One of the earliest nerd complaints I can remember is Captain Kirk’s death in Star Trek: Generations. It was up there with Han shooting first and Bat nipples. Before the preponderance of niche websites and social media these complaints were usually heard in fan magazines or on early web forums or, more likely, on the schoolyard. When something like that reached a large number of people it meant something. It wasn’t as simple as meme-ifying Christian Bale’s Batman voice or blowing up Twitter with reactions to the LOST finale. The complaints had spread like a geeky game of telephone.
When I finally saw Star Trek: Generations it was some time in the mid-to-late ’90s, either rented on VHS or caught on TV one day. I was familiar with the Next Generation crew and I knew about Captain Kirk through cultural osmosis. I also, somehow, knew he died and I definitely knew it was fairly disappointing. When I actually watched it happen I remember thinking it was a little lame. Whether it was due to my unfamiliarity with the character or being set up to think it sucked or just the visual of a guy in his 60’s falling to his death on a rickety old bridge. Either way, I agreed with the ethereal consensus.

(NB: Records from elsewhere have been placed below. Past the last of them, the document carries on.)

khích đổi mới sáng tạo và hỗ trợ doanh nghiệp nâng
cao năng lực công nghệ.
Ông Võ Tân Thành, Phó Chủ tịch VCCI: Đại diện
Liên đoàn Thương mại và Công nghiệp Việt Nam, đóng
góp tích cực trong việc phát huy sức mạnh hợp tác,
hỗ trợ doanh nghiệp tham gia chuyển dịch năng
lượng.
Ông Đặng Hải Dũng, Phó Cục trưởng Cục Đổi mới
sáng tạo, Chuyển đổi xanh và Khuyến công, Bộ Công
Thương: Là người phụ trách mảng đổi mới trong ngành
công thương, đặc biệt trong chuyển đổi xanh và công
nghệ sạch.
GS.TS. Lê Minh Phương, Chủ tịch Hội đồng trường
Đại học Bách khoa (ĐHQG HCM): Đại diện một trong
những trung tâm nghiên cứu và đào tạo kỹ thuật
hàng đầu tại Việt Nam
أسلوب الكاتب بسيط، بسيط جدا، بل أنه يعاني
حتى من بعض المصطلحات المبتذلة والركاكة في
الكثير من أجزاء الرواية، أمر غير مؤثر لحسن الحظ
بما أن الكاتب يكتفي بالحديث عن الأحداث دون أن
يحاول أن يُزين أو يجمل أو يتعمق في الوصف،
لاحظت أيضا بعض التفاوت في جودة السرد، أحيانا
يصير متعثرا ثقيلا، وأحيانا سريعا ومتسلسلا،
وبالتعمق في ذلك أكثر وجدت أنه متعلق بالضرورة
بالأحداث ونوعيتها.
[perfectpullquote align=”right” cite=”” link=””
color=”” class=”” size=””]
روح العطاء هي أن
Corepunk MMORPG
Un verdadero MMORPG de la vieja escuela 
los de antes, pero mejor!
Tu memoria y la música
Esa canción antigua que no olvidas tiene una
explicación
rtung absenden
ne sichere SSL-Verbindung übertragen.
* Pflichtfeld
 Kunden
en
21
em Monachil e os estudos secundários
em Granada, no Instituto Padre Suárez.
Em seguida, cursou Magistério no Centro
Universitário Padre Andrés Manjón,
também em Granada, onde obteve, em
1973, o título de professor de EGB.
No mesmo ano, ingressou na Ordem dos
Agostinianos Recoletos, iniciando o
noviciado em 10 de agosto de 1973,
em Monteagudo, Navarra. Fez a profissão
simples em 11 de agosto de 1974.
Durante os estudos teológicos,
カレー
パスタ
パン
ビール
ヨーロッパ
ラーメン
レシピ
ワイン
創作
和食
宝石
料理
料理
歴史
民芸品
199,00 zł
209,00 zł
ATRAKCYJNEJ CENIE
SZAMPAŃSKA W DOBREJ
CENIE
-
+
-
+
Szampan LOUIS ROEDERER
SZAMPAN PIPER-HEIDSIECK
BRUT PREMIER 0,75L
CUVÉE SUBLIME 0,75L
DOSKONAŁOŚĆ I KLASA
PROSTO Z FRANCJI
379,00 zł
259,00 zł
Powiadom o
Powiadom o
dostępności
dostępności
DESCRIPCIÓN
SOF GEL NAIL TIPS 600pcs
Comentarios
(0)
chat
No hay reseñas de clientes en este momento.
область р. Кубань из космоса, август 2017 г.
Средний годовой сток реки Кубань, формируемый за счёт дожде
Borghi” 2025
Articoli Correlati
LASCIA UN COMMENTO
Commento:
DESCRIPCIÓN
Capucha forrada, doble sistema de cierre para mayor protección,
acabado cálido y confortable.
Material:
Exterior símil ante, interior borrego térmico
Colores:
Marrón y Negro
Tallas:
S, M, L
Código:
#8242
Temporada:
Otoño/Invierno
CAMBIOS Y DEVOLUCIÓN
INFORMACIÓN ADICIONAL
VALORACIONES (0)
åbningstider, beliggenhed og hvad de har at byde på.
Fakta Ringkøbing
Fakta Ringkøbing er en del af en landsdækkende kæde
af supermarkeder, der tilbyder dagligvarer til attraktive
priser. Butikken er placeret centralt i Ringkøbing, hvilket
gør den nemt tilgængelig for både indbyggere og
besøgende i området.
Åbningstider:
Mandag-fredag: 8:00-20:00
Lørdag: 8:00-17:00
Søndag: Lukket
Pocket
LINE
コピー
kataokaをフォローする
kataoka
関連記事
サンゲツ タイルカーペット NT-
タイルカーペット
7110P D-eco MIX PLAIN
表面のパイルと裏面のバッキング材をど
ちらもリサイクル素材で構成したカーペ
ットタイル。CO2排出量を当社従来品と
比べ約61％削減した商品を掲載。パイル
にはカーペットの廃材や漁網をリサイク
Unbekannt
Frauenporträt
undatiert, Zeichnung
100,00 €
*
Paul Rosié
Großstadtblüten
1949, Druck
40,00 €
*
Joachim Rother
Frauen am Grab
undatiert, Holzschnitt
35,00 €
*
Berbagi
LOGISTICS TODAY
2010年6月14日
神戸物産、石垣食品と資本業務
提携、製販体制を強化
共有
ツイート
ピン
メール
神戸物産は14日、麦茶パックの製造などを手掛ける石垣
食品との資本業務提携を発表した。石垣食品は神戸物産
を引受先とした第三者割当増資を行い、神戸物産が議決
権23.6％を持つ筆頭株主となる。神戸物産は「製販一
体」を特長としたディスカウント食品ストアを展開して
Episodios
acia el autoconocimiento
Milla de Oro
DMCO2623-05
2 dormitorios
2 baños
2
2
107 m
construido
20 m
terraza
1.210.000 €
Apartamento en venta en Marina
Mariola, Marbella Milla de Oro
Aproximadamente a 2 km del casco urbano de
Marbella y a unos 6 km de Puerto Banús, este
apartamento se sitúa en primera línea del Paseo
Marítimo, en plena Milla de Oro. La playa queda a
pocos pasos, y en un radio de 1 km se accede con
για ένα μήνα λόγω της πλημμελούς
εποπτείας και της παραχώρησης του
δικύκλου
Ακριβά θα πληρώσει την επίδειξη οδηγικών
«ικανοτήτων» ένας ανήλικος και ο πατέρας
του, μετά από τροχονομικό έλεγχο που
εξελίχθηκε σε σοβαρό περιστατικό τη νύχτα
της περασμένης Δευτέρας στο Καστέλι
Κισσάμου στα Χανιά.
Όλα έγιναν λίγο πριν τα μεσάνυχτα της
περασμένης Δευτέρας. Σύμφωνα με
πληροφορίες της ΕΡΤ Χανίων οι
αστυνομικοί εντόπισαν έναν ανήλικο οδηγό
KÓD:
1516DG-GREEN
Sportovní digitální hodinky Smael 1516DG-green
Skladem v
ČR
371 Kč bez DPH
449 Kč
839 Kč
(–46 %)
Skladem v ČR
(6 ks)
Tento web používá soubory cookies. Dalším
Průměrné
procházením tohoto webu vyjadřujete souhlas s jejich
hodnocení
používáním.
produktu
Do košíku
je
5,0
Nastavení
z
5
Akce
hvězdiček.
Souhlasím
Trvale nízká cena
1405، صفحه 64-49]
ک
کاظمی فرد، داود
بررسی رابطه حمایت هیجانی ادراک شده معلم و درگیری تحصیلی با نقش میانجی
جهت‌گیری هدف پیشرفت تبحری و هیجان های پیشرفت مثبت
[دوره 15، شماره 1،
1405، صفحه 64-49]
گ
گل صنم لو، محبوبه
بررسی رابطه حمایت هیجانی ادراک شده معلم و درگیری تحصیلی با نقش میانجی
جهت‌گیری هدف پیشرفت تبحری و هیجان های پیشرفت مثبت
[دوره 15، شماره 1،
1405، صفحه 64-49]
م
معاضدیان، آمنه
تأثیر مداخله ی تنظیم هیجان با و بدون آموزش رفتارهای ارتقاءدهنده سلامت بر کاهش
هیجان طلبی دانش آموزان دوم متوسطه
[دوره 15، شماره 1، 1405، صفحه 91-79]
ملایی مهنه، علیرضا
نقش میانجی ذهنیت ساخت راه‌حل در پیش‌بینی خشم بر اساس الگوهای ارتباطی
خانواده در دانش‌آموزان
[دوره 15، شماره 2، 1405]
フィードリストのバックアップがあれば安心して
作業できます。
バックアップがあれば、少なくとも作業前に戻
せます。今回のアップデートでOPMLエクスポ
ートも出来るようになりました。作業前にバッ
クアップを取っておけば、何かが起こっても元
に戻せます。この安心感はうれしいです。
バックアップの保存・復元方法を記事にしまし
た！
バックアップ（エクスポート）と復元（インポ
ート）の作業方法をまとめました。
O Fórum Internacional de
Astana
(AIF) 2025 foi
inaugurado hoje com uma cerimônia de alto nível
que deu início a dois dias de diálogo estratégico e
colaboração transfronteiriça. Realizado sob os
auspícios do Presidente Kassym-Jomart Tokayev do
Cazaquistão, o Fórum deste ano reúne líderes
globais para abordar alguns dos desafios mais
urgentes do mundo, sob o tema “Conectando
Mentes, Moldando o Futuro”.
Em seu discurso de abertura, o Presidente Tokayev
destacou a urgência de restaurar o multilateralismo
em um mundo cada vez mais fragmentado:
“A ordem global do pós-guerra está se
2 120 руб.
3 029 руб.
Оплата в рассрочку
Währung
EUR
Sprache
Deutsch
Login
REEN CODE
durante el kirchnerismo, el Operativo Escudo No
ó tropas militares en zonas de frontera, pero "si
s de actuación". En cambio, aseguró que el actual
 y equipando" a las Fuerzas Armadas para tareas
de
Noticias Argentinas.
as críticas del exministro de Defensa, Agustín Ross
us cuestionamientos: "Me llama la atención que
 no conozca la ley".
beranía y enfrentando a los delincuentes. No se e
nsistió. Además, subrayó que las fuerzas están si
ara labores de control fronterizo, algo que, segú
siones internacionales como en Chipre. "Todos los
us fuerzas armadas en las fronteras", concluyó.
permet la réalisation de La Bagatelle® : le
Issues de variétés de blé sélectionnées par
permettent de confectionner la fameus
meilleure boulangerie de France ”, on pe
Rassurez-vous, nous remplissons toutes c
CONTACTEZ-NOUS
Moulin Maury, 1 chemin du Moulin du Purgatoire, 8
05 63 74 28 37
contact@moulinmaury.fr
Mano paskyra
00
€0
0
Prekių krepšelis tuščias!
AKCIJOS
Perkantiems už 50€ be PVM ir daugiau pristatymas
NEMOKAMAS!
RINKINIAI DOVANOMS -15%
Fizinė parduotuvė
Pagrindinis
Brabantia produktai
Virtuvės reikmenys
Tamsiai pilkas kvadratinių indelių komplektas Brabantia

It wasn’t until I watched the movie again recently that I grew to kind of love the way Kirk dies. My feelings on the film had almost completely reversed. The bulk of the film, involving the Next Generation crew, was a slog. It was well-acted, but fairly tedious. When Kirk re-enters the film in the third act it breathes new life into the whole thing. It starts bringing together the themes of life and mortality and legacy and, surprisingly for a fairly mediocre movie, it actually earns the death of one of sci-fi’s most famous characters.
I feel like most of the the complaints about the way Kirk died are that it was undignified, anticlimactic and a little cruel. That he should have gone down with an Enterprise or died heroically and defiantly on the bridge of a ship. Those would have been cool too, but it’s hard to argue with a death where Kirk saves millions of lives — including an entire Enterprise crew — while getting in a fight on a rocky planet. As much as Kirk liked being the big swinging dick on the bridge of the Enterprise, he seemed to love throwing haymakers and karate chops at an enemy on a desert-like backlot.
The movie also bends over backwards to make Kirk’s passing as smooth as possible for people. In the prologue of the movie he does “die” while saving an Enterprise, it’s crew, and his old friends Scotty and Chekov. He then gets to spend almost 100 years (well, just minutes to him) in a sort of afterlife, chopping wood and riding horses. Like, they couldn’t have fluffed his pillow or turned up his morphine any higher. How comfortable do you want this guy before he kicks it?
But when it was time to make the ultimate sacrifice Kirk got to do it on his own terms. He gives up a seemingly perfect fantasy for one more dangerous away mission. I think Kirk is a little underrated when it comes to his mental prowess, but he definitely loved to throw down. Allowing him to do that one more time, one last hands-on adventure, is a very fitting way for the character to go out.
Like Kirk said in his final words, “it was fun”.
And for those who wanted Kirk to die on the bridge of the Enterprise, well… they got half of what they wanted.